Behind the head came a narrow stalk of neck, then the abdomen swelled into a monstrous egg-shaped thorax mailed with interlocking plates of darker red-brown. The horny, chitinous armor of the giant hlagocyte had a waxy sheen and exuded a not-unpleasant, sharp, medicinal odor, rather like the clean stench of iodine. The thing had three sets of legs, also thickly covered with long feathery hairs […]

Folded back against the top surface of the thorax were two pairs of stiff membranous wings. They glistened glassily, like thick sheets of mica, and flickered with tints of brown-gold, dark blue and cloudy grey.

This beast is not a foe for the tale’s protagonists Amalric and Ubonidus, however; it’s transport. Effectively, it’s a two-seat light aircraft:

Wooden saddles were built just behind the hlagocyte’s head, strapped securely to the rear portion of the horny skull and to the jointed short neck. They would ride together, and side by side. The wooden saddles were padded with leather and looked not uncomfortable, actually.
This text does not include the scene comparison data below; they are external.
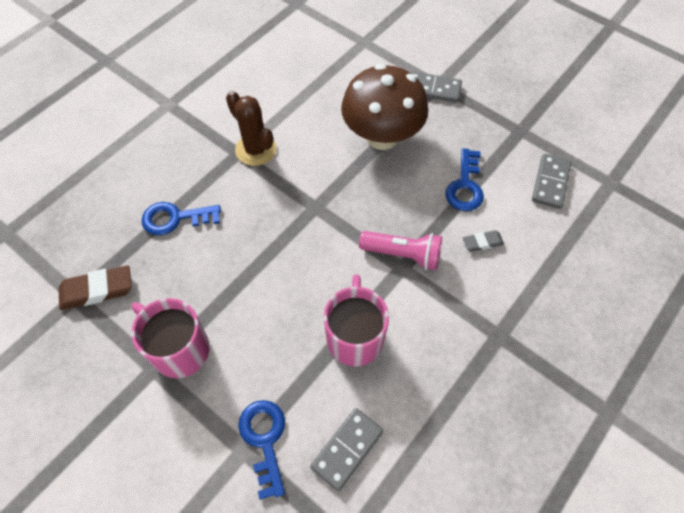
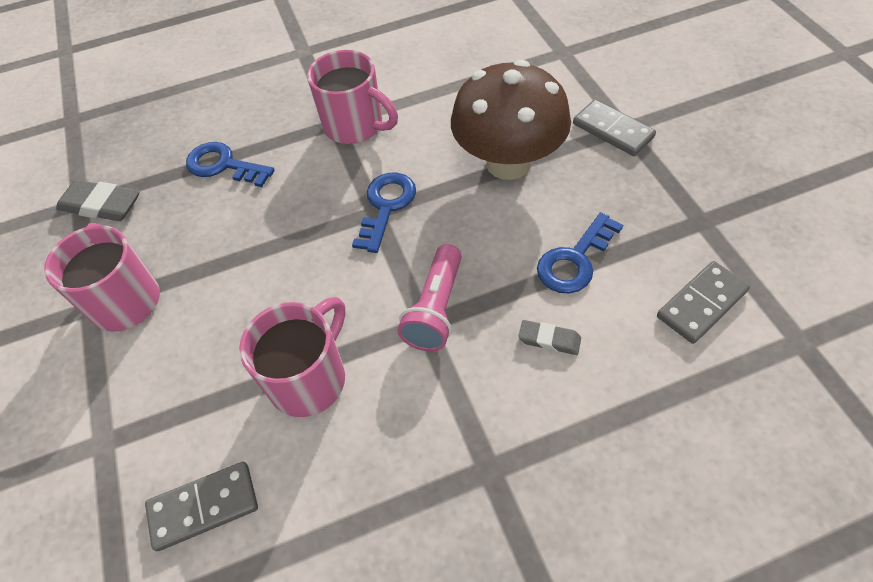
camera: 35 degrees right, 5 degrees down
brown eraser [59,265,132,310] -> grey eraser [56,180,140,221]
brown cactus [226,91,276,166] -> pink mug [307,50,398,144]
blue key [238,400,285,500] -> blue key moved to [352,173,416,253]
pink flashlight [359,231,442,270] -> pink flashlight turned 60 degrees clockwise [398,244,462,351]

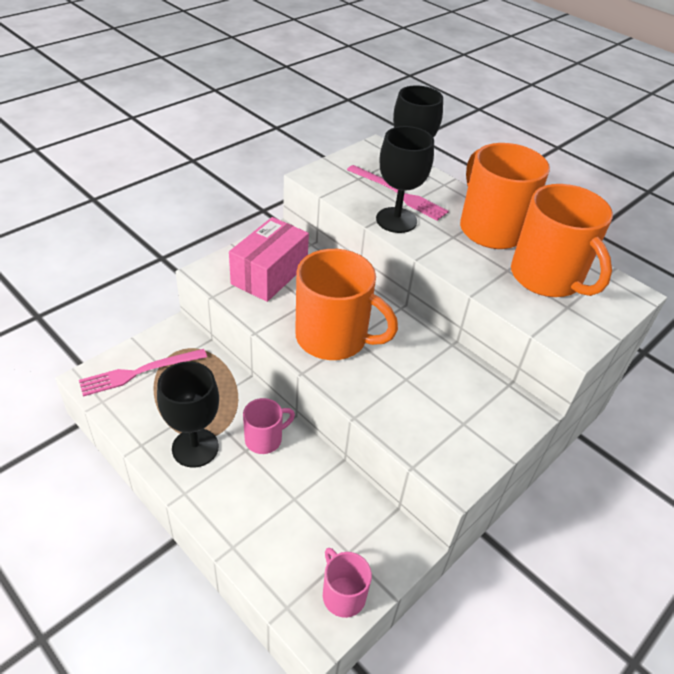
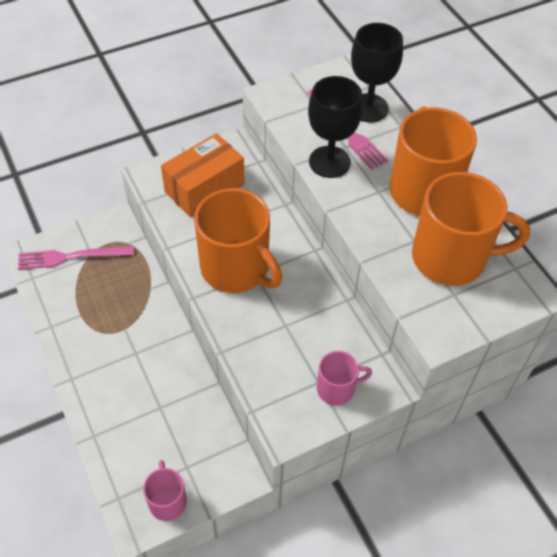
camera: 20 degrees right, 10 degrees up
black goblet [157,361,219,467] -> none
pink box [229,217,309,302] -> orange box [161,133,245,218]
pink mug [243,398,295,454] -> pink mug moved to [317,351,372,405]
orange mug [511,184,613,297] -> orange mug turned 75 degrees counterclockwise [412,172,530,286]

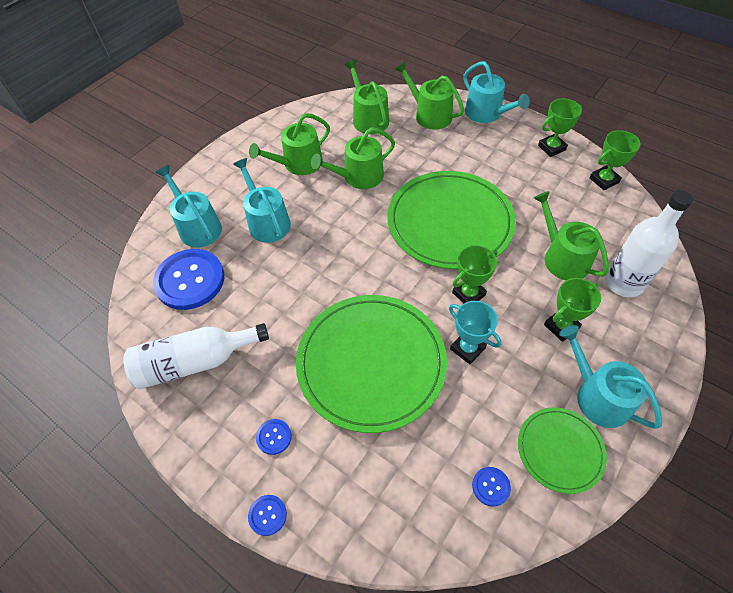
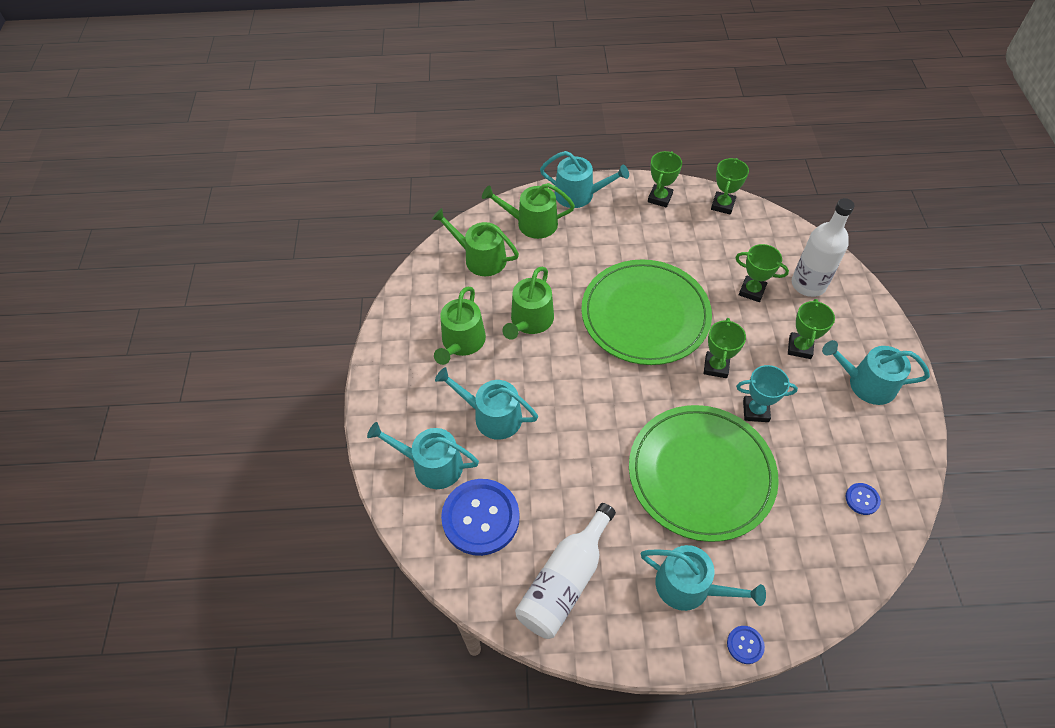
camera: 40 degrees left, 0 degrees up
blue button [256,419,292,455] -> turquoise watering can [641,545,766,611]
green plate [518,407,607,494] -> none
green watering can [534,191,609,280] -> green trophy [735,244,789,302]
With a long-suffering sigh, Ubonidus permitted Amalric and the innkeeper […] to strap him in.

The narrator then explains how the creature is controlled:

[T]he rider holds two long hardwood batons wherewith to guide his mount by tapping it adroitly on one or another of the flat protuberances that rise between and to the back of the huge glittering compound eyes […] By rapping the nodes in various combinations it is possible to communicate a remarkably complex set of instructions to your steed, and the hlagocyte can comprehend such instructions, for it possesses a remarkable intelligence, although it has been fully domesticated and is quite docile and even friendly, in a cold insectoid way, despite the ferocity and horror of its physical appearance.

We are even told that the hlagocyte was developed 6,000 years ago by the sorcerer Lokoto Xodar, who was “a real genius with the breeding vats”. (He certainly seems to have spent his time more profitably than did the insane wizard whose genetic experiments spawned the owl bear.)

Anyway, time for some stats.

Hlagocyte
HD 8; AC 4 [15]; AT 1 slam (2d6); MV 6/150 (flying); AL N. Special: Can carry up to two human-sized passengers.

Yes, you read that right: an hlagocyte’s flying movement rate is 150. Not 15. One hundred and fifty of your old-school game inches. That’s my best estimate based on this sentence:

The monstrous insect-steeds could fly a mile high, and could travel at the astounding velocity of seventy-five miles per hour.

That’s a game-changer right there. Aboard an hlagocyte, your player characters (or two of them, anyway) can travel 600 miles in one eight-hour day. That’s twenty 30-mile campaign hexes, which means they could cross the territory covered by the World of Greyhawk map, east to west, in a week. (They could cross the Carcosa map in a morning.) They can easily catch or outrun a flying dragon. Even rocs and pegasi – hitherto the fastest things in D&D skies, with a movement rate of 48 – are utterly outclassed by the hlagocyte. All of which means they should be rare, exorbitantly expensive, and learning to control one should be difficult and time-consuming. Moreover, they require hlagocytic syrup, a concentrated nutrient in gluey liquid form (usually supplied in a kind of “nosebag”), to provide the energy for long-distance flight. Too little syrup, and the hlagocyte becomes fatigued. Too much, and it can become drunk, with unpredictable consequences.